Bader Farms, the largest peach farm in Missouri, alleges that the companies, through the release of the new products built around the pesticide dicamba, are responsible for irreparable damage to its 1,000 acres of peach trees. Bayer, which bought Monsanto in 2018, and BASF deny the allegations that dicamba is volatile when used correctly. The companies blame the issues at Bader Farms on other issues, including soil fungus and weather events.
The cropping system, designed to help farmers kill weeds that are increasingly resistant to the pesticide glyphosate, was hailed as the next generation of farming. Monsanto genetically engineered cotton and soybean seeds to withstand being sprayed by dicamba, an effective but volatile weed killer, and both companies released new versions of dicamba touted as being less likely to drift off-target.
Bader Farms, which is suing for $20.9 million in damages, is one of thousands of farms that has alleged damage from dicamba since the products were released beginning in 2015.

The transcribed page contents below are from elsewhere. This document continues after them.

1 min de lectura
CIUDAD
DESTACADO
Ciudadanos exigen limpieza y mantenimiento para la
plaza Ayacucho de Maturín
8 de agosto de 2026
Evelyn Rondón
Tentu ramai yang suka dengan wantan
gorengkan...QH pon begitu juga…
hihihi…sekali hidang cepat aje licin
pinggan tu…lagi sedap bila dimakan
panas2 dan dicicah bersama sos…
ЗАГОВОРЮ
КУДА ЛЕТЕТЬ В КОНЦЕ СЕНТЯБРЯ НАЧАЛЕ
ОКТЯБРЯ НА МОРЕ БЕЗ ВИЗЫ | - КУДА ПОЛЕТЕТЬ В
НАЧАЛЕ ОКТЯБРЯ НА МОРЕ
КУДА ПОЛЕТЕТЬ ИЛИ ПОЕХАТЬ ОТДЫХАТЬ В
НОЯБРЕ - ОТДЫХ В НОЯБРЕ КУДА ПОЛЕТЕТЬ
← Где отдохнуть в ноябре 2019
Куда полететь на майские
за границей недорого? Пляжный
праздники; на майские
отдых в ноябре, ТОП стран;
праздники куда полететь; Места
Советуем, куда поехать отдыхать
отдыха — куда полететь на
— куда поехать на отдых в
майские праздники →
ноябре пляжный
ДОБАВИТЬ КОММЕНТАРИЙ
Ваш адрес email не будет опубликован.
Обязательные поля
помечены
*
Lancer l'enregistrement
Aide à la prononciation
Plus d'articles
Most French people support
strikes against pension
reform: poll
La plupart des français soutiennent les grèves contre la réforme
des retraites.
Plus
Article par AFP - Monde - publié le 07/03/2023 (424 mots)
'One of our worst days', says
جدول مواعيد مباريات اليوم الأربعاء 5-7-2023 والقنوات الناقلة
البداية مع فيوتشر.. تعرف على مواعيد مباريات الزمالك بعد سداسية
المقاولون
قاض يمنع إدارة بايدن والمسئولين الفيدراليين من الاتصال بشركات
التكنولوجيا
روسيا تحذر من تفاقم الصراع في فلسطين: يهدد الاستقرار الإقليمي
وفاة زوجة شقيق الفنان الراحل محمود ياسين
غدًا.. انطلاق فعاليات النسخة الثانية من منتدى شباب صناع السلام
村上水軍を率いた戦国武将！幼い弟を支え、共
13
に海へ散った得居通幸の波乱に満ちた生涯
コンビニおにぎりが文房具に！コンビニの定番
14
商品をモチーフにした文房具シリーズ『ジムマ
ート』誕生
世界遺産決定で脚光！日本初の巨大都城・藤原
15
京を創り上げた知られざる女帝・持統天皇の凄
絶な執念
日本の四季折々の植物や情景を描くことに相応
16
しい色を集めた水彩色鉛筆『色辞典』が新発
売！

On Friday, Judge Stephen Limbaugh Jr. will read jury instructions, then Bader Farms will get an hour for a closing argument. Lawyers on behalf of Bayer and BASF will have 80 minutes to split between them. Limbaugh said he expects the jury to get the case around noon.
Thursday will be a work day for Limbaugh and attorneys.

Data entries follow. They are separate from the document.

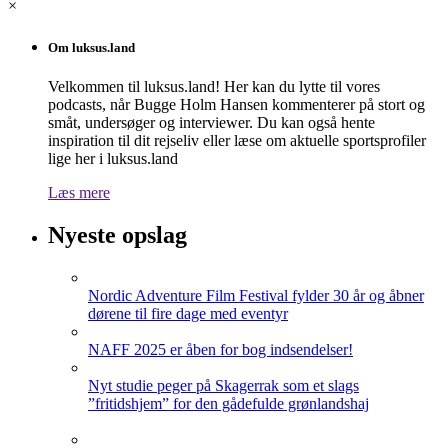
×
Om luksus.land
Velkommen til luksus.land! Her kan du lytte til vores
podcasts, når Bugge Holm Hansen kommenterer på stort og
småt, undersøger og interviewer. Du kan også hente
inspiration til dit rejseliv eller læse om aktuelle sportsprofiler
lige her i luksus.land
Læs mere
Nyeste opslag
Nordic Adventure Film Festival fylder 30 år og åbner
dørene til fire dage med eventyr
NAFF 2025 er åben for bog indsendelser!
Nyt studie peger på Skagerrak som et slags
”fritidshjem” for den gådefulde grønlandshaj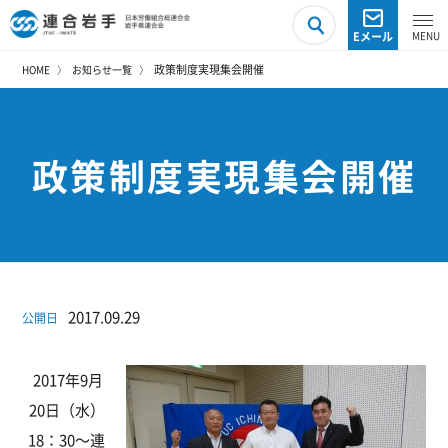
Eメール
政策制度実現集会開催
HOME
お知らせ一覧
政策制度実現集会開催
2017.09.29
公開日
2017年9月
20日（水）
18：30～連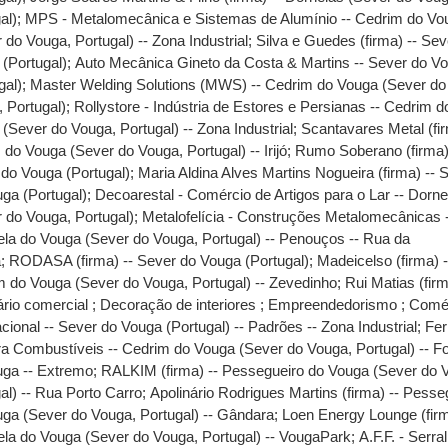
al)
;
MPS - Metalomecânica e Sistemas de Alumínio -- Cedrim do Vo
 do Vouga, Portugal) -- Zona Industrial
;
Silva e Guedes (firma) -- Sev
(Portugal)
;
Auto Mecânica Gineto da Costa & Martins -- Sever do V
gal)
;
Master Welding Solutions (MWS) -- Cedrim do Vouga (Sever do
 Portugal)
;
Rollystore - Indústria de Estores e Persianas -- Cedrim d
(Sever do Vouga, Portugal) -- Zona Industrial
;
Scantavares Metal (fir
do Vouga (Sever do Vouga, Portugal) -- Irijó
;
Rumo Soberano (firma)
do Vouga (Portugal)
;
Maria Aldina Alves Martins Nogueira (firma) -- 
ga (Portugal)
;
Decoarestal - Comércio de Artigos para o Lar -- Dorne
 do Vouga, Portugal)
;
Metalofelícia - Construções Metalomecânicas 
la do Vouga (Sever do Vouga, Portugal) -- Penouços -- Rua da
a
;
RODASA (firma) -- Sever do Vouga (Portugal)
;
Madeicelso (firma) -
 do Vouga (Sever do Vouga, Portugal) -- Zevedinho
;
Rui Matias (firm
ário comercial ; Decoração de interiores ; Empreendedorismo ; Comé
acional -- Sever do Vouga (Portugal) -- Padrões -- Zona Industrial
;
Fer
ra Combustíveis -- Cedrim do Vouga (Sever do Vouga, Portugal) -- F
uga -- Extremo
;
RALKIM (firma) -- Pessegueiro do Vouga (Sever do 
al) -- Rua Porto Carro
;
Apolinário Rodrigues Martins (firma) -- Pesse
ga (Sever do Vouga, Portugal) -- Gândara
;
Loen Energy Lounge (firm
la do Vouga (Sever do Vouga, Portugal) -- VougaPark
;
A.F.F. - Serra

On Wednesday, BASF rested its case, which focused on establishing that Monsanto is a “fierce” competitor, rather than a collaborator on the system.
Dr. Guido Schnabel, a plant pathology professor at Clemson University retained by BASF, testified Wednesday that armillaria root rot, a fungal disease, and planting issues were causing tree death on Bader Farms. Schanbel said the fungal disease was causing issues prior to 2015, according to a review of satellite images of orchards that were replanted.

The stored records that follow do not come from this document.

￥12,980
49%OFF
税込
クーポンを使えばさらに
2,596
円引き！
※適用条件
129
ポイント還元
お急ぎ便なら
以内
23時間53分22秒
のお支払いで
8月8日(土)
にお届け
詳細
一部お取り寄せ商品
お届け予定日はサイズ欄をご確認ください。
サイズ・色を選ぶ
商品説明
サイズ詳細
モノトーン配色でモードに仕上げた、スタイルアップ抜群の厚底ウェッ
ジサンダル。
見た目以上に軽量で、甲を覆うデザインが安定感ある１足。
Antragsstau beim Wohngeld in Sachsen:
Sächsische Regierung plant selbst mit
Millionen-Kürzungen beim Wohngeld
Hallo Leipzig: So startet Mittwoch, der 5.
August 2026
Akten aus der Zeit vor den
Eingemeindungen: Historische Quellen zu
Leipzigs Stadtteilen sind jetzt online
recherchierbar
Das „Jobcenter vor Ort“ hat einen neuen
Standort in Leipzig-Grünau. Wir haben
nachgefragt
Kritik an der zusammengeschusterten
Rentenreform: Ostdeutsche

“It’s a big issue. As new fields aged, you can see the pattern reemerging,” Schnabel said.
In cross-examination, Schnabel said he has never seen a peach tree damaged by dicamba and is not a herbicide specialist. He also said the fungal disease has been in the soil for thousands of years.
On Monday, Monsanto took one day to present its defense, which also focused on fungal diseases and a lack of evidence of dicamba at Bader Farms.
In two weeks of presenting their case, lawyers on behalf of Bader Farms introduced evidence that showed both Monsanto and BASF knew many farmers would likely illegally spray older versions of dicamba in 2015 and 2016. Evidence also showed that both companies expected thousands of complaints about their new weed killers when they were launched in 2017.
This coverage is supported with a grant from the Fund for Investigative Journalism.